How to complete this task:
Reproduce every line of text in the listing below without alteration, and leave out the pictures.
● ● ● ● ● ● ●
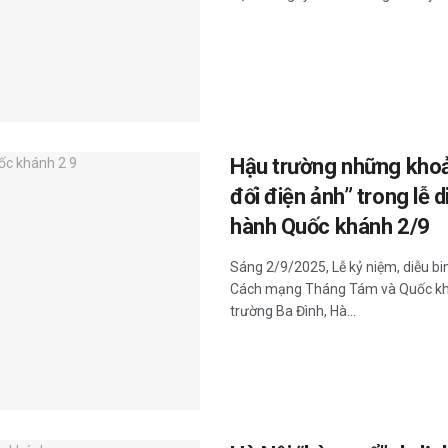
Hậu trường những khoả
đối điện ảnh” trong lễ d
hành Quốc khánh 2/9
Sáng 2/9/2025, Lễ kỷ niệm, diễu b
Cách mạng Tháng Tám và Quốc khá
trường Ba Đình, Hà...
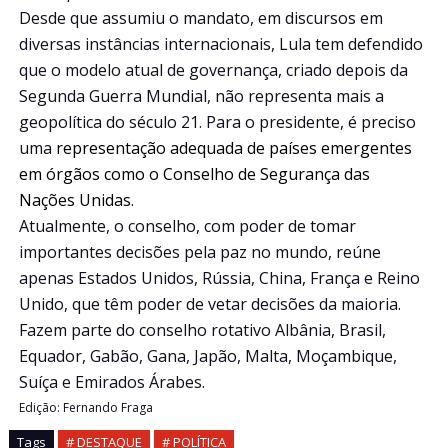
Desde que assumiu o mandato, em discursos em
diversas instâncias internacionais, Lula tem defendido
que o modelo atual de governança, criado depois da
Segunda Guerra Mundial, não representa mais a
geopolítica do século 21. Para o presidente, é preciso
uma
representação adequada de países emergentes
em órgãos como o Conselho de Segurança das
Nações Unidas
.
Atualmente, o conselho, com poder de tomar
importantes decisões pela paz no mundo, reúne
apenas Estados Unidos, Rússia, China, França e Reino
Unido, que têm poder de vetar decisões da maioria.
Fazem parte do conselho rotativo Albânia, Brasil,
Equador, Gabão, Gana, Japão, Malta, Moçambique,
Suíça e Emirados Árabes.
Edição: Fernando Fraga
Tags
# DESTAQUE
# POLÍTICA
● ● ● ● ● ● ●
Task output:
Hậu trường những khoả
đối điện ảnh” trong lễ d
hành Quốc khánh 2/9
Sáng 2/9/2025, Lễ kỷ niệm, diễu b
Cách mạng Tháng Tám và Quốc khá
trường Ba Đình, Hà...
Desde que assumiu o mandato, em discursos em
diversas instâncias internacionais, Lula tem defendido
que o modelo atual de governança, criado depois da
Segunda Guerra Mundial, não representa mais a
geopolítica do século 21. Para o presidente, é preciso
uma
representação adequada de países emergentes
em órgãos como o Conselho de Segurança das
Nações Unidas
.
Atualmente, o conselho, com poder de tomar
importantes decisões pela paz no mundo, reúne
apenas Estados Unidos, Rússia, China, França e Reino
Unido, que têm poder de vetar decisões da maioria.
Fazem parte do conselho rotativo Albânia, Brasil,
Equador, Gabão, Gana, Japão, Malta, Moçambique,
Suíça e Emirados Árabes.
Edição: Fernando Fraga
Tags
# DESTAQUE
# POLÍTICA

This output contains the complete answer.